We are of the opinon that the conclusion reached by the District Court is in harmony with rulings in, and with implications reasonably to be drawn from, cases involving like questions. See and compare, Endicott Johnson Corp. v. Perkins, 317 U.S. 501, 509, 63 S.Ct. 339, 87 L.Ed. 424; Oklahoma Press Publishing Co. v. Walling, 327 U.S. 186, 214-218, 66 S.Ct. 494, 90 L.Ed. 614; President of United States v. Skeen, 5 Cir., 118 F.2d 58; Cudahy Packing Co. v. Fleming, 8 Cir., 122 F.2d 1005, 1008-1009, reversed on another ground, sub nom. Cudahy Packing Co. v. Holland, 315 U.S. 785, 62 S.Ct. 803, 86 L.Ed. 1191; Application of Holland, D.C.S.D.N.Y., 44 F.Supp. 601, affirmed per curiam, sub nom.

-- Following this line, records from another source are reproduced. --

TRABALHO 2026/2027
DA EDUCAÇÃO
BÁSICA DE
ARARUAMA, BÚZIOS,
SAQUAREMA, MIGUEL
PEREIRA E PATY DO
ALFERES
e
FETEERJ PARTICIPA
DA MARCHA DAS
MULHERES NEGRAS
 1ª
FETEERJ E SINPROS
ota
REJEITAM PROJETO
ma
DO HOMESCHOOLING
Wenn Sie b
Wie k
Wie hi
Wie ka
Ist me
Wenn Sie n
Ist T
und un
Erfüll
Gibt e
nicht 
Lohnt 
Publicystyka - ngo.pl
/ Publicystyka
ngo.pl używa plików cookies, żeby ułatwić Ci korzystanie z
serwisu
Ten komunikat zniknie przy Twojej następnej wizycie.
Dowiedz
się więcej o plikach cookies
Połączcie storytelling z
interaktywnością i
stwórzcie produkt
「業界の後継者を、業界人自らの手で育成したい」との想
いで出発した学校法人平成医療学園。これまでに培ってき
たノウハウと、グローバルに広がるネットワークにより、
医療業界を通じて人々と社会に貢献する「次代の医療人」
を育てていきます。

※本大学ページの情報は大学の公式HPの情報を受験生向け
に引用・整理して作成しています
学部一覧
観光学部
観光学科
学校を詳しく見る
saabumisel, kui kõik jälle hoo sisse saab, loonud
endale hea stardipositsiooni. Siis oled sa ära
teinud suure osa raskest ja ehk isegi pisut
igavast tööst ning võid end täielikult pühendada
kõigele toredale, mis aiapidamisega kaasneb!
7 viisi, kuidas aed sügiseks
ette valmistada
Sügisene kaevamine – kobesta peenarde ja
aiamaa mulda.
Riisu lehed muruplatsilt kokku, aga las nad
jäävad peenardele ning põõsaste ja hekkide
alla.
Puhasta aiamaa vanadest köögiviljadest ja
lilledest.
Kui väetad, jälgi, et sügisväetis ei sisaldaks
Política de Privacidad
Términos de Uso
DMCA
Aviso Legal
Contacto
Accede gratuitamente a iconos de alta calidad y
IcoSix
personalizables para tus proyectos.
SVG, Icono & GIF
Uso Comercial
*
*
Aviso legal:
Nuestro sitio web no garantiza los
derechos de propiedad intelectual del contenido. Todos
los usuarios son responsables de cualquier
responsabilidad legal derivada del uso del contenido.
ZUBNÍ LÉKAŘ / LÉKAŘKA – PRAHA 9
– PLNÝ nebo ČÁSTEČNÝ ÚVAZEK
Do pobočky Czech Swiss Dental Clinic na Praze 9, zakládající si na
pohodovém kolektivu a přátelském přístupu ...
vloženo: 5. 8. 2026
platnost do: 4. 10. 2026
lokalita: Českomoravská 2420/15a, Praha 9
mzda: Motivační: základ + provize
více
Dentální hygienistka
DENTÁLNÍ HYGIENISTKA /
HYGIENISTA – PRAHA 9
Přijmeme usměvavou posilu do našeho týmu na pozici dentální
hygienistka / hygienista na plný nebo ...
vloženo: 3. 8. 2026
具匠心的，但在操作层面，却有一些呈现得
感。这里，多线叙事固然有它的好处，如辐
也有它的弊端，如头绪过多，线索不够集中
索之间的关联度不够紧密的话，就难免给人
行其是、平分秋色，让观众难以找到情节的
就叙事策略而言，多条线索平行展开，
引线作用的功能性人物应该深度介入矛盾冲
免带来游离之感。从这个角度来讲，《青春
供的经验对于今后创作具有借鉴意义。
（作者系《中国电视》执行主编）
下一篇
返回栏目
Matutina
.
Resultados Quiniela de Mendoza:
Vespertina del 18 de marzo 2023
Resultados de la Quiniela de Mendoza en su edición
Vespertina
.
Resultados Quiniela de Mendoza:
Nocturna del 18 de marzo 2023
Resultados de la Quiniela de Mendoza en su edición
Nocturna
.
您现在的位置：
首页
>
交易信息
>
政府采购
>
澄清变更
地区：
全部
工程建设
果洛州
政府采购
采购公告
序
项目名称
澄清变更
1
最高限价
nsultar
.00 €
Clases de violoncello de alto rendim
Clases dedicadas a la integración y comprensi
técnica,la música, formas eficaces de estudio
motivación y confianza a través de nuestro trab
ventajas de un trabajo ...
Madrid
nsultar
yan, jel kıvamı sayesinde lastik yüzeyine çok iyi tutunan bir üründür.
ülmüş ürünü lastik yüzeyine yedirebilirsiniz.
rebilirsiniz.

Walling v. Standard Dredging Corp., 2 Cir., 132 F.2d 322; Walling v. Martin Typewriter Co., D.C.Me., 48 F.Supp. 751, affirmed per curiam Martin Typewriter Co. v. Walling, 1 Cir., 135 F.2d 918; Walling v. Benson, 8 Cir., 137 F.2d 501, 504-506, 149 A.L.R. 186; United States v. C. & V. Poultry, Inc., D.C.E.D.N.Y., 132 F. Supp. 945, 947.

The case last cited, which was decided by Judge Galston on June 2, 1955, differs in no controlling respect from the instant case. He ordered the enforcement of an investigatory subpoena issued by an Assistant Secretary of Agriculture, and stated that “The same question was carefully considered in United States v. Woerth, D.C.N.D.Iowa, 130 F. Supp. 930 by Judge Graven.”

The District Court, we think, correctly decided that the Government was entitled to the enforcement of the subpoena duces tecum. The order appealed from is affirmed.